Harga sejumlah bahan pangan pokok di Palembang, Sumatera Selatan, mulai menunjukkan tren penurunan usai perayaan Lebaran 1447 Hijriah. Dua komoditas yang mengalami penurunan signifikan yakni cabai merah, dan ayam potong, yang sebelumnya sempat melonjak tinggi.
Berdasarkan pantauan di Pasar Induk Palembang, Minggu (29/3/2026), harga cabai merah yang sebelumnya mencapai Rp 45.000 per kilogram kini turun menjadi Rp30.000 per kilogram. Penurunan ini disambut positif oleh pedagang maupun masyarakat karena membuat harga lebih terjangkau.
Salah satu pedagang cabai, Yati mengungkapkan bahwa turunnya harga berdampak langsung pada peningkatan jumlah pembeli.
SCROLL TO CONTINUE WITH CONTENT
"Alhamdulillah, sekarang pembeli jadi ramai. Masyarakat senang karena harga cabai sudah lebih terjangkau," katanya kepada detikSumbagsel, Minggu.
Yati mengungkapkan sebelum Lebaran cabai merah mencapai Rp 45.000 per kilogram kini turun menjadi Rp 30.000 per kilogram.
"Turun sekitar 15 ribuan dari sebelumnya sekarang per kilogram Rp 35 ribu per kilogram harga cabai merah ini," ungkapnya.
Hal serupa juga terjadi pada komoditas ayam potong. Saat ini, harga daging ayam berada di kisaran Rp 38.000 per kilogram, turun dari sebelumnya Rp 44.000 per kilogram.
Pedagang ayam, Deri membenarkan adanya penurunan harga tersebut. Ia menyebut kondisi ini dipengaruhi oleh mulai lancarnya pasokan dari peternak serta menurunnya permintaan pasca-Lebaran.

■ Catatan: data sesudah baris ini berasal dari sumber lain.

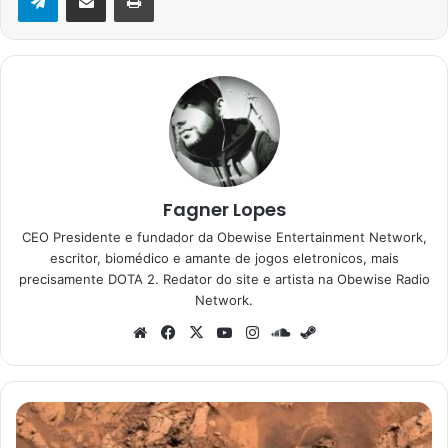
Fagner Lopes
CEO Presidente e fundador da Obewise Entertainment Network,
escritor, biomédico e amante de jogos eletronicos, mais
precisamente DOTA 2. Redator do site e artista na Obewise Radio
Network.
Website
Facebook
X
YouTube
Instagram
SoundCloud
Steam
Curiosity
encontra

"Iya, sekarang harga ayam turun sekitar Rp 6.000 per kilo. Beberapa hari lalu masih Rp 44 ribu, sekarang sudah Rp 38 ribu. Mungkin karena pasokan sudah lancar dan permintaan juga berkurang," jelasnya.
Penurunan harga ini memberikan dampak positif bagi masyarakat. Herlina, warga Jakabaring, mengaku bersyukur karena kebutuhan dapur menjadi lebih ringan.
"Kami sangat bersyukur. Cabai itu bahan utama masakan sehari-hari. Kalau harganya turun, pengeluaran dapur jadi lebih ringan," katanya.
Penurunan harga cabai merah dan ayam potong diperkirakan terjadi akibat membaiknya pasokan dari daerah penghasil serta kondisi cuaca yang mulai stabil. Pemerintah daerah pun terus melakukan pemantauan untuk menjaga kestabilan harga pangan agar tidak kembali melonjak.